Only later, when the Lieutenant encounters the camp’s former inmates, who wander onto the pig farm in the night, does he learn the truth about the death camp: the gas ovens, the burning of the victims, the use of human ashes to fertilize the nearby fields. When he finds out that their hosts had been complicit in having one of their Polish forced laborers gassed, the officers go searching for them in the nearby village. In vain. The family has disappeared. The farmstead is also empty, except for the pigs.

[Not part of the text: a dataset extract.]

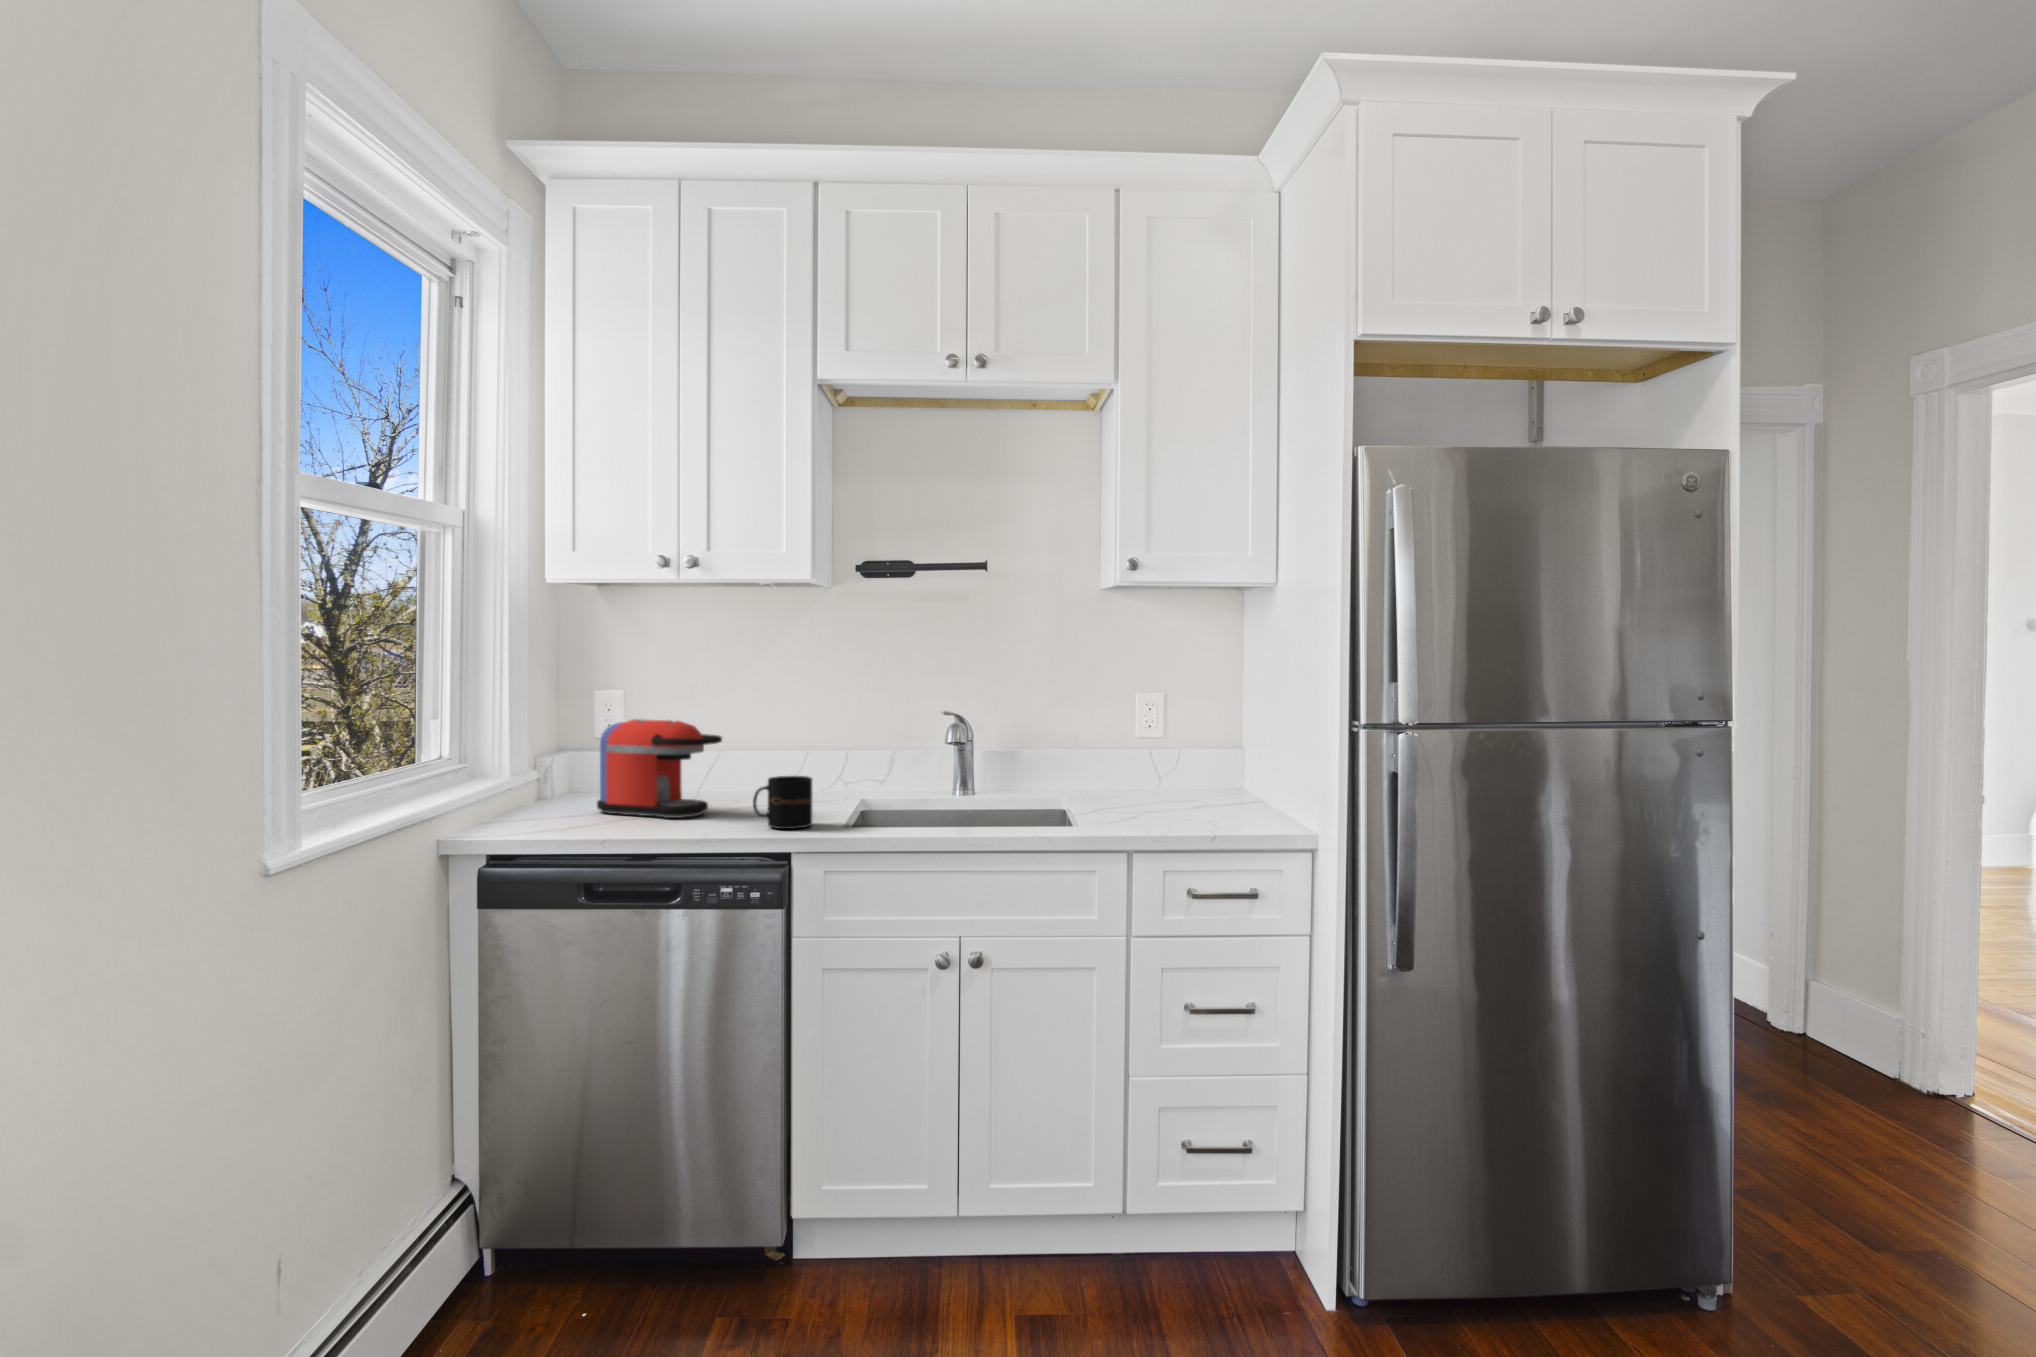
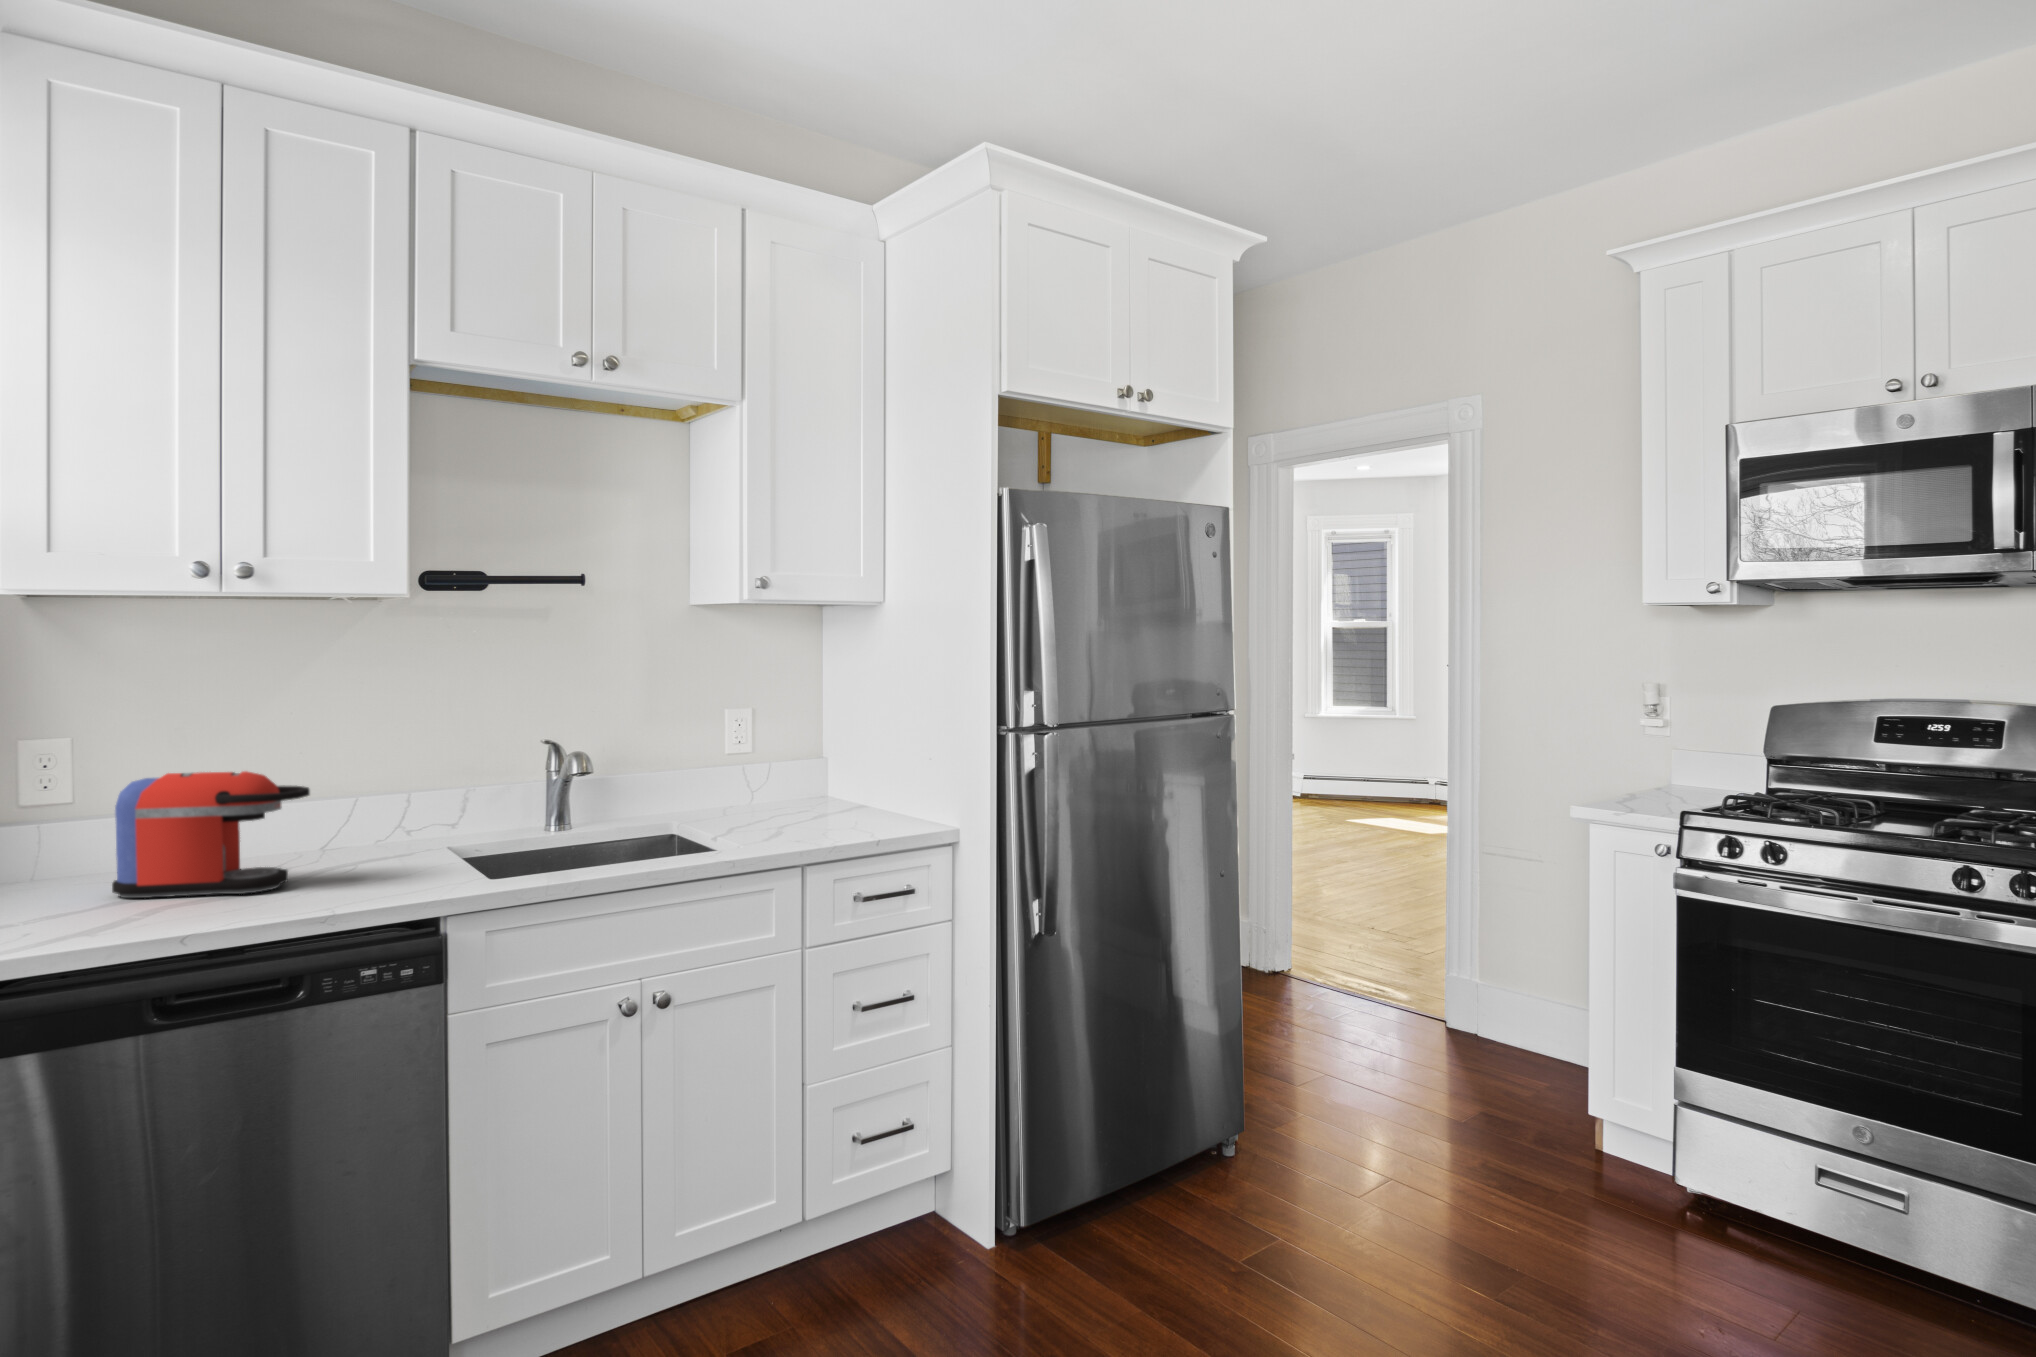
mug: present [753,776,812,829] -> none [386,826,457,890]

The final shot is of the Lieutenant.
He is standing alone, dazed and bewildered by the revelation, while around him the farm’s well-tended pigs are crowding the yard, a fairytale visual substitute for the disappeared family.


The film’s final segment, like the introductory part, consists of a montage of documentary footage, but this time, the clips show street life of modern European cities – Berlin, London, Paris, Moscow – replete with well-dressed men, women and children hurrying on their way along avenues pulsating with traffic. Wearied by the horror, the eye feasts on these quotidian scenes. Without warning, the human traffic begins to flow onto the grounds of a concentration camp museum.

Now the moving images get interspersed with some of the most famous stills of the Holocaust. The knowing viewer is perplexed. The stills show what look like exclusively Jewish victims whereas those in the film are a Polish couple forced to work on the pig farm.
The camera lingers, moves on, and then returns to one of the iconic holocaust images – a seven-year-old Jewish boy from  the Warsaw ghetto, his arms raised in a gesture of surrender. The present-day footage resumes, and the camera picks out a charming boy of the same age and follows his gaze before fading into the credits.

This final juxtaposition – a Jewish boy victim and his happy and free counterpart of 1970 – invites the Soviet viewer, keenly aware of subliminal messaging, to recapitulate the film narrative mentally, thereby deciphering its other layer of meaning. Apparently the film functioned also as a silent protest against official Soviet anti-Semitism. Soviet propaganda habitually suppressed the story of the Jewish holocaust and denied the Jews’ singular status as victims of the Nazi extermination policies.

Baklanov must have been ecstatic for the way Khutsiev  “unpacked” the hidden, perhaps even unconscious, layers of his short story. In a rare tribute of one author to another, he renamed his "Wages of Horror" after the film.  In all subsequent publications the story appeared as “It Happened In May.”